Do ponto de vista urbanístico, esse modelo favorece, no caso da provisão de 0 a 3 salários (mas não só), a produção de casinhas térreas em grandes conjuntos nas periferias urbanas ou mesmo em área rural que será transformada em área urbana (nesse caso o custo da terra, próximo a zero por m², permite o maior ganho de incorporação de renda diferencial possível). Basta lembrar que a mudança na legislação do uso do solo e a definição dos limites do perímetro urbano passam pelas Câmaras Municipais, que tradicionalmente representam os interesses dos principais proprietários de cada cidade e de suas entidades de classe. A máquina patrimonialista-rentista é posta a funcionar enquanto fortalece o modelo de espraiamento urbano, que é oneroso para o poder público e para a sociedade como um todo.

 

Não há nada no pacote que estimule a ocupação de imóveis construídos vagos (que totalizam mais de 6 milhões de unidades, ou 83% do déficit, segundo dados da Fundação João Pinheiro para o ano 2000), colaborando para o cumprimento da função social da propriedade.
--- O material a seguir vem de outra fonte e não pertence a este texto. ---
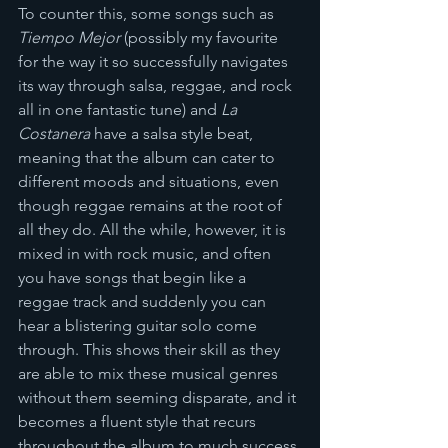
To counter this, some songs such as 
Tiempo Mejor
 (possibly my favourite 
for the way it so successfully navigates 
its way through salsa, reggae, and rock 
all in one fantastic tune) and 
La 
Costanera
 have a salsa style beat, 
meaning that the album can cater to 
different moods and situations, even 
though reggae remains at the root of 
all they do. All the while, however, it is 
mixed in with rock music, and often 
you have songs that begin like a 
reggae track and suddenly you can 
hear a blistering guitar solo come 
through. This shows their skill as they 
are able to mix these musical genres 
without them seeming disparate, and it 
becomes a fluent style that recurs 
throughout the album to much success.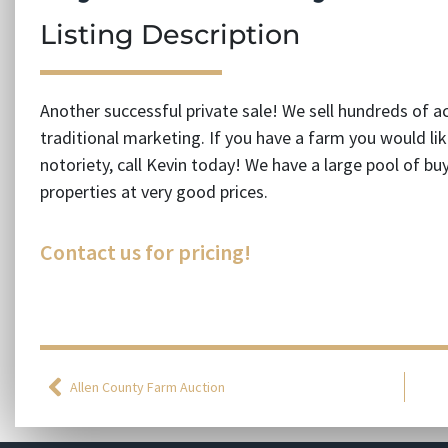
Listing Description
Another successful private sale! We sell hundreds of a
traditional marketing. If you have a farm you would like
notoriety, call Kevin today! We have a large pool of b
properties at very good prices.
Contact us for pricing!
Allen County Farm Auction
A existência desse imenso estoque de edificações vazias é mais um peso para toda a sociedade, pois são em sua maioria unidades habitacionais providas de infra-estrutura urbana completa, sendo muitos inadimplentes em relação ao IPTU (em diversos países da Europa, por exemplo, imóveis vazios pagam mais impostos dos que os ocupados, forçando seu uso). A constituição de fundos públicos para fomentar aquisição, desapropriação e aluguel subsidiado de imóveis isolados é uma política existente em diversos países como forma de minimizar o déficit, combater a ociosidade imobiliária e o espraiamento urbano, ao mesmo tempo em que permite o atendimento imediato de famílias em situação de risco e colabora com certa mistura social, inserindo-as em áreas já urbanizadas.

 

O que prevalece, contudo, é a lógica produtivista, de execução de novas unidades, que mais interessa ao setor da construção. Mesmo nesse caso, não há incentivo às construtoras para que promovam a produção adensada em áreas mais centrais, em lotes menores inseridos na malha urbana ou para reforma de edifícios (isso seria simples, por meio de um escalonamento de valores inversamente proporcional ao número de unidades habitacionais, de modo a privilegiar conjuntos e terrenos menores ao invés de grandes conjuntos periféricos, o que também favoreceria as empresas menores e locais).

 

O pacote, tal como proposto, irá estimular o crescimento do preço da terra como um todo (a menos que a cidade entre em colapso e os preços despenquem), favorecendo ainda mais a especulação imobiliária articulada à segregação espacial e à captura privada de investimentos públicos. Assim, a política habitacional de interesse social se tornará cada vez mais inviável, dado o crescimento do preço dos terrenos, o que poderá ser, ironicamente, mais uma justificativa, por parte do mercado e da tecnocracia, para que se atenda apenas as faixas de rendimento acima de 3 salários mínimos.